TASK REQUIREMENTS: Turn every line of the records below into a JSON list of strings, one string per line, leaving out any blank lines.

· · ·

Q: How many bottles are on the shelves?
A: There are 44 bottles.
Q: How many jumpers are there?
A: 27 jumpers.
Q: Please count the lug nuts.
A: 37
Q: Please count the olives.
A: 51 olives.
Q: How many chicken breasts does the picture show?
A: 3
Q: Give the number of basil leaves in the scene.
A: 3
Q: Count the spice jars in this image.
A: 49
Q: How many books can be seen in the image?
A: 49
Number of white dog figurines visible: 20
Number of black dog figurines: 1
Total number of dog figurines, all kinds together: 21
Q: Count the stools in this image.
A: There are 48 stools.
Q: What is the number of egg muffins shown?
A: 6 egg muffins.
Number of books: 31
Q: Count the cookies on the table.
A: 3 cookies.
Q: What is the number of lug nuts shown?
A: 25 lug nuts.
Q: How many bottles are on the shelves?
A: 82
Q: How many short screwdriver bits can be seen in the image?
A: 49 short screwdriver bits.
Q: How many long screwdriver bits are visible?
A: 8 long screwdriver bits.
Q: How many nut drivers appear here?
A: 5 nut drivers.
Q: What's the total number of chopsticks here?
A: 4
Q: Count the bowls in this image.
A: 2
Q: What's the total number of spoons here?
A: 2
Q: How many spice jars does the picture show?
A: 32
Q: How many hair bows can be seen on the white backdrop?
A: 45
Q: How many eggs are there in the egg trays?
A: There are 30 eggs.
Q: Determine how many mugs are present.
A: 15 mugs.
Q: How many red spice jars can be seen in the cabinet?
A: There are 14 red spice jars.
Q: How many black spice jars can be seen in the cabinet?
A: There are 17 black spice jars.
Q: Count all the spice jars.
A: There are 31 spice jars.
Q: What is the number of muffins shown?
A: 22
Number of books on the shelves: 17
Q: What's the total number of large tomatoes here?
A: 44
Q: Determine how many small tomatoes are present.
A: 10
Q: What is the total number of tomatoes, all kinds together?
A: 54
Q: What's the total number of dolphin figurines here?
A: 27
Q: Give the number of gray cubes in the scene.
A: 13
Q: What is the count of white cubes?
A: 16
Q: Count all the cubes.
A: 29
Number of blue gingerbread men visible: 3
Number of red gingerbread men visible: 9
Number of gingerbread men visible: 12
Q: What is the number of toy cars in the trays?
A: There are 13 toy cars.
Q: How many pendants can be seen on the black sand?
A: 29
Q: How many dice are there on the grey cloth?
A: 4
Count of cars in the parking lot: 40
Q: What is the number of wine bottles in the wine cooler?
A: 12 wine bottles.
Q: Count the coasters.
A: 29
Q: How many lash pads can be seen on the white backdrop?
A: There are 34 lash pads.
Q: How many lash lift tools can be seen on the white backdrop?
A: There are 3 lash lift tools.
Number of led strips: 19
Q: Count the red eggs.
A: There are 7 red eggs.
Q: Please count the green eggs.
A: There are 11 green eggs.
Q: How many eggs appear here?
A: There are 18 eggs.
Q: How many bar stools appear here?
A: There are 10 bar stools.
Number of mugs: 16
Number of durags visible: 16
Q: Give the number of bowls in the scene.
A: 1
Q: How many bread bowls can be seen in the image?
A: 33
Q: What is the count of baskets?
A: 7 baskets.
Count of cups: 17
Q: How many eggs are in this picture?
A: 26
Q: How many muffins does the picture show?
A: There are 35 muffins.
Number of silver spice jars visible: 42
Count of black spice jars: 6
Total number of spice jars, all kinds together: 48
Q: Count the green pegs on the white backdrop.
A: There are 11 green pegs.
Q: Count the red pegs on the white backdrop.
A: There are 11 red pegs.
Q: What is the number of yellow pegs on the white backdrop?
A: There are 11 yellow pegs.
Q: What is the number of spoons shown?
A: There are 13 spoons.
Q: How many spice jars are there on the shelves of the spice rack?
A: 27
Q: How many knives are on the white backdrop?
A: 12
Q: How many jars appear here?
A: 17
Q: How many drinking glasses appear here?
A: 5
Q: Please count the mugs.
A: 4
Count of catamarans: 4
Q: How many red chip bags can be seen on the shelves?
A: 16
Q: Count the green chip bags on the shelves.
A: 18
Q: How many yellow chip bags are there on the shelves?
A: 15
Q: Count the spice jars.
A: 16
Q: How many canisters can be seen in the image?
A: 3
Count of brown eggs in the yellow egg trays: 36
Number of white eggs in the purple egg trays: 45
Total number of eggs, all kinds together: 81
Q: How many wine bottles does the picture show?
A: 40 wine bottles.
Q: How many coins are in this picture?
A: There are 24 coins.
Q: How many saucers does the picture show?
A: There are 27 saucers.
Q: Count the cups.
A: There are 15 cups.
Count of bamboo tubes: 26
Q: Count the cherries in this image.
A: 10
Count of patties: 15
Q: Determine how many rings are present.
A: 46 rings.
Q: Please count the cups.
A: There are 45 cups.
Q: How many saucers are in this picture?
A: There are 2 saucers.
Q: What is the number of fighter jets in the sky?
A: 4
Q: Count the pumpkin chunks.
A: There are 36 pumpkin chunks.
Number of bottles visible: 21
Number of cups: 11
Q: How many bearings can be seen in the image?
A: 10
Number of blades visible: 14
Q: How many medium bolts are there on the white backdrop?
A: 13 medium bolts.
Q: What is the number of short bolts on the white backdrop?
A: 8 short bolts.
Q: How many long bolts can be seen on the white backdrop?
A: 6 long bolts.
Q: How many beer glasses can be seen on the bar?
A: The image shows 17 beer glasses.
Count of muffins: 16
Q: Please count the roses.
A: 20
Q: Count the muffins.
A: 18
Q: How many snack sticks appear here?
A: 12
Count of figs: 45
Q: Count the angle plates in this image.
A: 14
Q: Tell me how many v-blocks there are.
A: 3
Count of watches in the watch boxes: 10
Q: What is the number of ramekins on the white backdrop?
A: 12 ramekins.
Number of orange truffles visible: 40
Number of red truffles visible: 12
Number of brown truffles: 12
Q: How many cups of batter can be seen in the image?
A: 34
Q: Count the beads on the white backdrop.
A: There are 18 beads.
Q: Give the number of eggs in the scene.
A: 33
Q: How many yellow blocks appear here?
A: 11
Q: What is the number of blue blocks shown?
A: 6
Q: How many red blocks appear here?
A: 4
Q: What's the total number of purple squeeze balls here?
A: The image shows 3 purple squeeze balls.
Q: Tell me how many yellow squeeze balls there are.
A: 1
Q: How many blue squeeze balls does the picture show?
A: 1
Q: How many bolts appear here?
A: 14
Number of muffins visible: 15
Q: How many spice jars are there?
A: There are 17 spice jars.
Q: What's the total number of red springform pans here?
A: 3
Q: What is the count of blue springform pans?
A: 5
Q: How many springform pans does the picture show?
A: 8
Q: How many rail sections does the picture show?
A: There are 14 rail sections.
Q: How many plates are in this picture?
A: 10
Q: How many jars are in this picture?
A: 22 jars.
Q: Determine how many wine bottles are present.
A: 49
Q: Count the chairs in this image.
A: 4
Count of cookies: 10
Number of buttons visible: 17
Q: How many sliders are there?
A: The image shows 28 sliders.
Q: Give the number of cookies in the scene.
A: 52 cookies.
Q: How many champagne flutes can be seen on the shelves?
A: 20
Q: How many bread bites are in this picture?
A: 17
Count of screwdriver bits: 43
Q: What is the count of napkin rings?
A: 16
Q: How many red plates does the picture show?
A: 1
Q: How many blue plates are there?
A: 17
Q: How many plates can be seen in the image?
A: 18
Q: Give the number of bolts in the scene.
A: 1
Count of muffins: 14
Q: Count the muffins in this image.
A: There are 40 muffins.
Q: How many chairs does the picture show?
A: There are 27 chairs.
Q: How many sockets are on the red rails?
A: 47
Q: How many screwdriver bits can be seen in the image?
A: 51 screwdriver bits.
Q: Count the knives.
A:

· · ·

FULL SOLUTION:
[
  "Q: How many bottles are on the shelves?",
  "A: There are 44 bottles.",
  "Q: How many jumpers are there?",
  "A: 27 jumpers.",
  "Q: Please count the lug nuts.",
  "A: 37",
  "Q: Please count the olives.",
  "A: 51 olives.",
  "Q: How many chicken breasts does the picture show?",
  "A: 3",
  "Q: Give the number of basil leaves in the scene.",
  "A: 3",
  "Q: Count the spice jars in this image.",
  "A: 49",
  "Q: How many books can be seen in the image?",
  "A: 49",
  "Number of white dog figurines visible: 20",
  "Number of black dog figurines: 1",
  "Total number of dog figurines, all kinds together: 21",
  "Q: Count the stools in this image.",
  "A: There are 48 stools.",
  "Q: What is the number of egg muffins shown?",
  "A: 6 egg muffins.",
  "Number of books: 31",
  "Q: Count the cookies on the table.",
  "A: 3 cookies.",
  "Q: What is the number of lug nuts shown?",
  "A: 25 lug nuts.",
  "Q: How many bottles are on the shelves?",
  "A: 82",
  "Q: How many short screwdriver bits can be seen in the image?",
  "A: 49 short screwdriver bits.",
  "Q: How many long screwdriver bits are visible?",
  "A: 8 long screwdriver bits.",
  "Q: How many nut drivers appear here?",
  "A: 5 nut drivers.",
  "Q: What's the total number of chopsticks here?",
  "A: 4",
  "Q: Count the bowls in this image.",
  "A: 2",
  "Q: What's the total number of spoons here?",
  "A: 2",
  "Q: How many spice jars does the picture show?",
  "A: 32",
  "Q: How many hair bows can be seen on the white backdrop?",
  "A: 45",
  "Q: How many eggs are there in the egg trays?",
  "A: There are 30 eggs.",
  "Q: Determine how many mugs are present.",
  "A: 15 mugs.",
  "Q: How many red spice jars can be seen in the cabinet?",
  "A: There are 14 red spice jars.",
  "Q: How many black spice jars can be seen in the cabinet?",
  "A: There are 17 black spice jars.",
  "Q: Count all the spice jars.",
  "A: There are 31 spice jars.",
  "Q: What is the number of muffins shown?",
  "A: 22",
  "Number of books on the shelves: 17",
  "Q: What's the total number of large tomatoes here?",
  "A: 44",
  "Q: Determine how many small tomatoes are present.",
  "A: 10",
  "Q: What is the total number of tomatoes, all kinds together?",
  "A: 54",
  "Q: What's the total number of dolphin figurines here?",
  "A: 27",
  "Q: Give the number of gray cubes in the scene.",
  "A: 13",
  "Q: What is the count of white cubes?",
  "A: 16",
  "Q: Count all the cubes.",
  "A: 29",
  "Number of blue gingerbread men visible: 3",
  "Number of red gingerbread men visible: 9",
  "Number of gingerbread men visible: 12",
  "Q: What is the number of toy cars in the trays?",
  "A: There are 13 toy cars.",
  "Q: How many pendants can be seen on the black sand?",
  "A: 29",
  "Q: How many dice are there on the grey cloth?",
  "A: 4",
  "Count of cars in the parking lot: 40",
  "Q: What is the number of wine bottles in the wine cooler?",
  "A: 12 wine bottles.",
  "Q: Count the coasters.",
  "A: 29",
  "Q: How many lash pads can be seen on the white backdrop?",
  "A: There are 34 lash pads.",
  "Q: How many lash lift tools can be seen on the white backdrop?",
  "A: There are 3 lash lift tools.",
  "Number of led strips: 19",
  "Q: Count the red eggs.",
  "A: There are 7 red eggs.",
  "Q: Please count the green eggs.",
  "A: There are 11 green eggs.",
  "Q: How many eggs appear here?",
  "A: There are 18 eggs.",
  "Q: How many bar stools appear here?",
  "A: There are 10 bar stools.",
  "Number of mugs: 16",
  "Number of durags visible: 16",
  "Q: Give the number of bowls in the scene.",
  "A: 1",
  "Q: How many bread bowls can be seen in the image?",
  "A: 33",
  "Q: What is the count of baskets?",
  "A: 7 baskets.",
  "Count of cups: 17",
  "Q: How many eggs are in this picture?",
  "A: 26",
  "Q: How many muffins does the picture show?",
  "A: There are 35 muffins.",
  "Number of silver spice jars visible: 42",
  "Count of black spice jars: 6",
  "Total number of spice jars, all kinds together: 48",
  "Q: Count the green pegs on the white backdrop.",
  "A: There are 11 green pegs.",
  "Q: Count the red pegs on the white backdrop.",
  "A: There are 11 red pegs.",
  "Q: What is the number of yellow pegs on the white backdrop?",
  "A: There are 11 yellow pegs.",
  "Q: What is the number of spoons shown?",
  "A: There are 13 spoons.",
  "Q: How many spice jars are there on the shelves of the spice rack?",
  "A: 27",
  "Q: How many knives are on the white backdrop?",
  "A: 12",
  "Q: How many jars appear here?",
  "A: 17",
  "Q: How many drinking glasses appear here?",
  "A: 5",
  "Q: Please count the mugs.",
  "A: 4",
  "Count of catamarans: 4",
  "Q: How many red chip bags can be seen on the shelves?",
  "A: 16",
  "Q: Count the green chip bags on the shelves.",
  "A: 18",
  "Q: How many yellow chip bags are there on the shelves?",
  "A: 15",
  "Q: Count the spice jars.",
  "A: 16",
  "Q: How many canisters can be seen in the image?",
  "A: 3",
  "Count of brown eggs in the yellow egg trays: 36",
  "Number of white eggs in the purple egg trays: 45",
  "Total number of eggs, all kinds together: 81",
  "Q: How many wine bottles does the picture show?",
  "A: 40 wine bottles.",
  "Q: How many coins are in this picture?",
  "A: There are 24 coins.",
  "Q: How many saucers does the picture show?",
  "A: There are 27 saucers.",
  "Q: Count the cups.",
  "A: There are 15 cups.",
  "Count of bamboo tubes: 26",
  "Q: Count the cherries in this image.",
  "A: 10",
  "Count of patties: 15",
  "Q: Determine how many rings are present.",
  "A: 46 rings.",
  "Q: Please count the cups.",
  "A: There are 45 cups.",
  "Q: How many saucers are in this picture?",
  "A: There are 2 saucers.",
  "Q: What is the number of fighter jets in the sky?",
  "A: 4",
  "Q: Count the pumpkin chunks.",
  "A: There are 36 pumpkin chunks.",
  "Number of bottles visible: 21",
  "Number of cups: 11",
  "Q: How many bearings can be seen in the image?",
  "A: 10",
  "Number of blades visible: 14",
  "Q: How many medium bolts are there on the white backdrop?",
  "A: 13 medium bolts.",
  "Q: What is the number of short bolts on the white backdrop?",
  "A: 8 short bolts.",
  "Q: How many long bolts can be seen on the white backdrop?",
  "A: 6 long bolts.",
  "Q: How many beer glasses can be seen on the bar?",
  "A: The image shows 17 beer glasses.",
  "Count of muffins: 16",
  "Q: Please count the roses.",
  "A: 20",
  "Q: Count the muffins.",
  "A: 18",
  "Q: How many snack sticks appear here?",
  "A: 12",
  "Count of figs: 45",
  "Q: Count the angle plates in this image.",
  "A: 14",
  "Q: Tell me how many v-blocks there are.",
  "A: 3",
  "Count of watches in the watch boxes: 10",
  "Q: What is the number of ramekins on the white backdrop?",
  "A: 12 ramekins.",
  "Number of orange truffles visible: 40",
  "Number of red truffles visible: 12",
  "Number of brown truffles: 12",
  "Q: How many cups of batter can be seen in the image?",
  "A: 34",
  "Q: Count the beads on the white backdrop.",
  "A: There are 18 beads.",
  "Q: Give the number of eggs in the scene.",
  "A: 33",
  "Q: How many yellow blocks appear here?",
  "A: 11",
  "Q: What is the number of blue blocks shown?",
  "A: 6",
  "Q: How many red blocks appear here?",
  "A: 4",
  "Q: What's the total number of purple squeeze balls here?",
  "A: The image shows 3 purple squeeze balls.",
  "Q: Tell me how many yellow squeeze balls there are.",
  "A: 1",
  "Q: How many blue squeeze balls does the picture show?",
  "A: 1",
  "Q: How many bolts appear here?",
  "A: 14",
  "Number of muffins visible: 15",
  "Q: How many spice jars are there?",
  "A: There are 17 spice jars.",
  "Q: What's the total number of red springform pans here?",
  "A: 3",
  "Q: What is the count of blue springform pans?",
  "A: 5",
  "Q: How many springform pans does the picture show?",
  "A: 8",
  "Q: How many rail sections does the picture show?",
  "A: There are 14 rail sections.",
  "Q: How many plates are in this picture?",
  "A: 10",
  "Q: How many jars are in this picture?",
  "A: 22 jars.",
  "Q: Determine how many wine bottles are present.",
  "A: 49",
  "Q: Count the chairs in this image.",
  "A: 4",
  "Count of cookies: 10",
  "Number of buttons visible: 17",
  "Q: How many sliders are there?",
  "A: The image shows 28 sliders.",
  "Q: Give the number of cookies in the scene.",
  "A: 52 cookies.",
  "Q: How many champagne flutes can be seen on the shelves?",
  "A: 20",
  "Q: How many bread bites are in this picture?",
  "A: 17",
  "Count of screwdriver bits: 43",
  "Q: What is the count of napkin rings?",
  "A: 16",
  "Q: How many red plates does the picture show?",
  "A: 1",
  "Q: How many blue plates are there?",
  "A: 17",
  "Q: How many plates can be seen in the image?",
  "A: 18",
  "Q: Give the number of bolts in the scene.",
  "A: 1",
  "Count of muffins: 14",
  "Q: Count the muffins in this image.",
  "A: There are 40 muffins.",
  "Q: How many chairs does the picture show?",
  "A: There are 27 chairs.",
  "Q: How many sockets are on the red rails?",
  "A: 47",
  "Q: How many screwdriver bits can be seen in the image?",
  "A: 51 screwdriver bits.",
  "Q: Count the knives.",
  "A:"
]